* **TASK**: Nothing before the line containing "X91480000Y-153920000D03*" should appear; please restate that line and every later line word for word through the end of the listing.

───── DATASET RECORDS

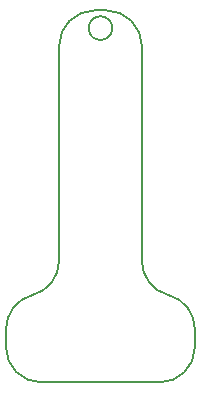
<source format=gbr>
%TF.GenerationSoftware,KiCad,Pcbnew,7.0.2-0*%
%TF.CreationDate,2023-08-02T22:41:30+09:00*%
%TF.ProjectId,line_front,6c696e65-5f66-4726-9f6e-742e6b696361,rev?*%
%TF.SameCoordinates,Original*%
%TF.FileFunction,Profile,NP*%
%FSLAX46Y46*%
G04 Gerber Fmt 4.6, Leading zero omitted, Abs format (unit mm)*
G04 Created by KiCad (PCBNEW 7.0.2-0) date 2023-08-02 22:41:30*
%MOMM*%
%LPD*%
G01*
G04 APERTURE LIST*
%TA.AperFunction,Profile*%
%ADD10C,0.200000*%
%TD*%
G04 APERTURE END LIST*
D10*
X148900000Y-77700000D02*
X148900000Y-95890525D01*
X155900000Y-77700000D02*
G75*
G03*
X152900000Y-74700000I-3000000J0D01*
G01*
X144400000Y-101700000D02*
X144400000Y-103200001D01*
X146649994Y-98795239D02*
G75*
G03*
X148900000Y-95890525I-749994J2904739D01*
G01*
X152900000Y-74700000D02*
X151900000Y-74700000D01*
X146650000Y-98795263D02*
G75*
G03*
X144400000Y-101700000I750000J-2904737D01*
G01*
X157400000Y-106200000D02*
G75*
G03*
X160400000Y-103200001I0J3000000D01*
G01*
X151900000Y-74700000D02*
G75*
G03*
X148900000Y-77700000I0J-3000000D01*
G01*
X160400000Y-103200001D02*
X160400000Y-101700000D01*
X155900000Y-95890525D02*
X155900000Y-77700000D01*
X155899976Y-95890525D02*
G75*
G03*
X158150000Y-98795262I3000024J25D01*
G01*
X153400000Y-76200000D02*
G75*
G03*
X153400000Y-76200000I-1000000J0D01*
G01*
X160399999Y-101700000D02*
G75*
G03*
X158150000Y-98795263I-2999999J0D01*
G01*
X147400000Y-106200001D02*
X157400000Y-106200001D01*
X144399999Y-103200001D02*
G75*
G03*
X147400000Y-106200001I3000001J1D01*
G01*
M02*

</source>
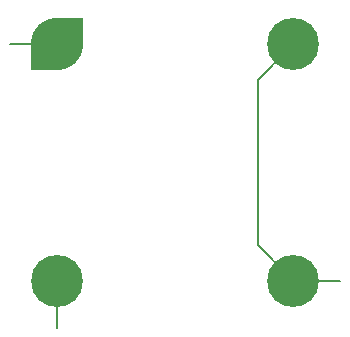
<source format=gtl>
%TF.GenerationSoftware,KiCad,Pcbnew,8.0.2-1*%
%TF.CreationDate,2024-12-23T22:16:59+00:00*%
%TF.ProjectId,20x20-jacdac-MH-0.1,32307832-302d-46a6-9163-6461632d4d48,v0.1*%
%TF.SameCoordinates,PX8d24d00PY36d6160*%
%TF.FileFunction,Copper,L1,Top*%
%TF.FilePolarity,Positive*%
%FSLAX46Y46*%
G04 Gerber Fmt 4.6, Leading zero omitted, Abs format (unit mm)*
G04 Created by KiCad (PCBNEW 8.0.2-1) date 2024-12-23 22:16:59*
%MOMM*%
%LPD*%
G01*
G04 APERTURE LIST*
G04 Aperture macros list*
%AMFreePoly0*
4,1,31,1.555635,1.555635,1.655822,1.452117,1.831196,1.223566,1.975237,0.974078,2.085481,0.707925,2.160042,0.429659,2.197645,0.144041,2.197645,-0.144041,2.160042,-0.429659,2.085481,-0.707925,1.975237,-0.974078,1.831196,-1.223566,1.655822,-1.452117,1.555635,-1.555635,0.000000,-3.111270,-1.555635,-1.555635,-1.655822,-1.452117,-1.831196,-1.223566,-1.975237,-0.974078,-2.085481,-0.707925,
-2.160042,-0.429659,-2.197645,-0.144041,-2.197645,0.144041,-2.160042,0.429659,-2.085481,0.707925,-1.975237,0.974078,-1.831196,1.223566,-1.655822,1.452117,-1.555635,1.555635,0.000000,3.111270,1.555635,1.555635,1.555635,1.555635,$1*%
G04 Aperture macros list end*
%TA.AperFunction,SMDPad,CuDef*%
%ADD10C,0.100000*%
%TD*%
%TA.AperFunction,ComponentPad*%
%ADD11C,4.400000*%
%TD*%
%TA.AperFunction,FiducialPad,Local*%
%ADD12FreePoly0,135.000000*%
%TD*%
%TA.AperFunction,FiducialPad,Local*%
%ADD13C,4.400000*%
%TD*%
%TA.AperFunction,Conductor*%
%ADD14C,0.200000*%
%TD*%
G04 APERTURE END LIST*
D10*
%TO.P,GS1,1,JD_DATA*%
%TO.N,JD_DATA*%
X-14000000Y10000000D03*
%TD*%
D11*
%TO.P,MH3,MH3,MH3*%
%TO.N,JD_PWR*%
X-10000800Y-10000800D03*
%TD*%
%TO.P,MH4,MH4,MH4*%
%TO.N,GND*%
X10000000Y-9999999D03*
%TD*%
D10*
%TO.P,GS2,1,GND*%
%TO.N,GND*%
X14000000Y-10000000D03*
%TD*%
D11*
%TO.P,MH2,MH2,MH2*%
%TO.N,GND*%
X10000000Y10000000D03*
%TD*%
D10*
%TO.P,GS3,1,JD_PWR*%
%TO.N,JD_PWR*%
X-10000000Y-14000000D03*
%TD*%
D12*
%TO.P,MH1,MH1,MH1*%
%TO.N,JD_DATA*%
X-10000000Y10000001D03*
D13*
X-10000000Y10000001D03*
%TD*%
D14*
%TO.N,JD_DATA*%
X-10000000Y10000001D02*
X-14000000Y10000001D01*
%TO.N,GND*%
X7000000Y7000000D02*
X7000000Y-7000000D01*
X7000001Y-7000000D02*
X10000000Y-9999999D01*
X10000000Y-9999999D02*
X13999999Y-9999999D01*
X10000000Y10000000D02*
X7000000Y7000000D01*
X7000000Y-7000000D02*
X7000001Y-7000000D01*
X13999999Y-9999999D02*
X14000000Y-10000000D01*
%TO.N,JD_PWR*%
X-10000800Y-13999200D02*
X-10000000Y-14000000D01*
X-10000800Y-10000800D02*
X-10000800Y-13999200D01*
%TD*%
M02*

</source>
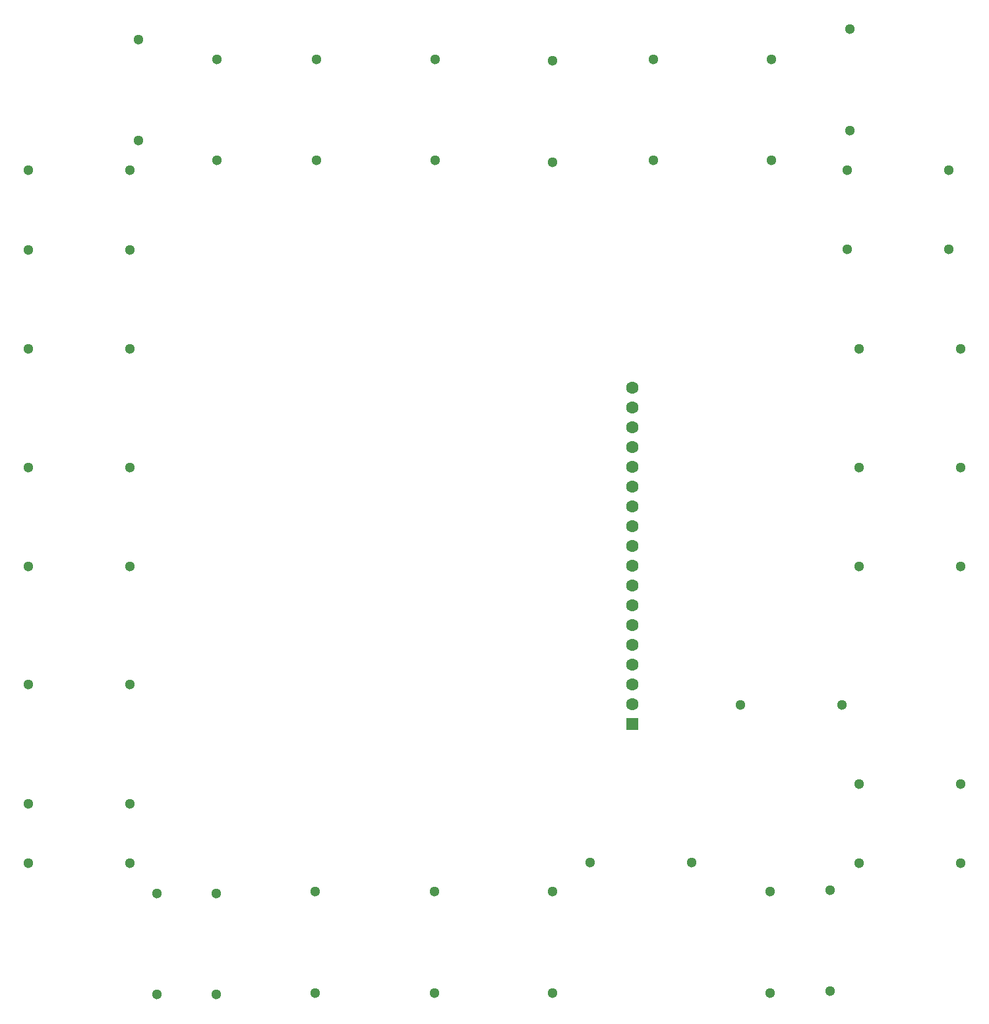
<source format=gbs>
G04 #@! TF.GenerationSoftware,KiCad,Pcbnew,8.0.5*
G04 #@! TF.CreationDate,2024-12-27T19:58:17-05:00*
G04 #@! TF.ProjectId,line_sensor_pcb,6c696e65-5f73-4656-9e73-6f725f706362,rev?*
G04 #@! TF.SameCoordinates,Original*
G04 #@! TF.FileFunction,Soldermask,Bot*
G04 #@! TF.FilePolarity,Negative*
%FSLAX46Y46*%
G04 Gerber Fmt 4.6, Leading zero omitted, Abs format (unit mm)*
G04 Created by KiCad (PCBNEW 8.0.5) date 2024-12-27 19:58:17*
%MOMM*%
%LPD*%
G01*
G04 APERTURE LIST*
G04 Aperture macros list*
%AMRoundRect*
0 Rectangle with rounded corners*
0 $1 Rounding radius*
0 $2 $3 $4 $5 $6 $7 $8 $9 X,Y pos of 4 corners*
0 Add a 4 corners polygon primitive as box body*
4,1,4,$2,$3,$4,$5,$6,$7,$8,$9,$2,$3,0*
0 Add four circle primitives for the rounded corners*
1,1,$1+$1,$2,$3*
1,1,$1+$1,$4,$5*
1,1,$1+$1,$6,$7*
1,1,$1+$1,$8,$9*
0 Add four rect primitives between the rounded corners*
20,1,$1+$1,$2,$3,$4,$5,0*
20,1,$1+$1,$4,$5,$6,$7,0*
20,1,$1+$1,$6,$7,$8,$9,0*
20,1,$1+$1,$8,$9,$2,$3,0*%
G04 Aperture macros list end*
%ADD10C,1.300000*%
%ADD11RoundRect,0.102000X0.699000X-0.699000X0.699000X0.699000X-0.699000X0.699000X-0.699000X-0.699000X0*%
%ADD12C,1.602000*%
G04 APERTURE END LIST*
D10*
X76300000Y-47040000D03*
X76300000Y-34040000D03*
X146000000Y-127100000D03*
X159000000Y-127100000D03*
X106580000Y-140920000D03*
X106580000Y-153920000D03*
X111460000Y-137160000D03*
X124460000Y-137160000D03*
X55780000Y-141140000D03*
X55780000Y-154140000D03*
X39320000Y-71220000D03*
X52320000Y-71220000D03*
X144780000Y-43180000D03*
X144780000Y-30180000D03*
X134520000Y-140920000D03*
X134520000Y-153920000D03*
X53440000Y-44500000D03*
X53440000Y-31500000D03*
X91540000Y-47040000D03*
X91540000Y-34040000D03*
X39320000Y-86460000D03*
X52320000Y-86460000D03*
X39320000Y-58520000D03*
X52320000Y-58520000D03*
X63540000Y-34020000D03*
X63540000Y-47020000D03*
X142280000Y-140700000D03*
X142280000Y-153700000D03*
X146000000Y-86460000D03*
X159000000Y-86460000D03*
X39320000Y-114300000D03*
X52320000Y-114300000D03*
X146000000Y-99160000D03*
X159000000Y-99160000D03*
X106580000Y-34240000D03*
X106580000Y-47240000D03*
X119560000Y-47040000D03*
X119560000Y-34040000D03*
X39320000Y-48260000D03*
X52320000Y-48260000D03*
X144480000Y-48260000D03*
X157480000Y-48260000D03*
X146000000Y-137260000D03*
X159000000Y-137260000D03*
D11*
X116840000Y-119380000D03*
D12*
X116840000Y-116840000D03*
X116840000Y-114300000D03*
X116840000Y-111760000D03*
X116840000Y-109220000D03*
X116840000Y-106680000D03*
X116840000Y-104140000D03*
X116840000Y-101600000D03*
X116840000Y-99060000D03*
X116840000Y-96520000D03*
X116840000Y-93980000D03*
X116840000Y-91440000D03*
X116840000Y-88900000D03*
X116840000Y-86360000D03*
X116840000Y-83820000D03*
X116840000Y-81280000D03*
X116840000Y-78740000D03*
X116840000Y-76200000D03*
D10*
X39320000Y-99160000D03*
X52320000Y-99160000D03*
X134720000Y-47040000D03*
X134720000Y-34040000D03*
X130760000Y-116940000D03*
X143760000Y-116940000D03*
X39320000Y-137260000D03*
X52320000Y-137260000D03*
X144480000Y-58420000D03*
X157480000Y-58420000D03*
X63400000Y-141140000D03*
X63400000Y-154140000D03*
X76100000Y-140920000D03*
X76100000Y-153920000D03*
X91480000Y-140920000D03*
X91480000Y-153920000D03*
X146000000Y-71220000D03*
X159000000Y-71220000D03*
X39320000Y-129640000D03*
X52320000Y-129640000D03*
M02*

</source>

──────────

* **YOUR RESPONSE**:
X91480000Y-153920000D03*
X146000000Y-71220000D03*
X159000000Y-71220000D03*
X39320000Y-129640000D03*
X52320000Y-129640000D03*
M02*

</source>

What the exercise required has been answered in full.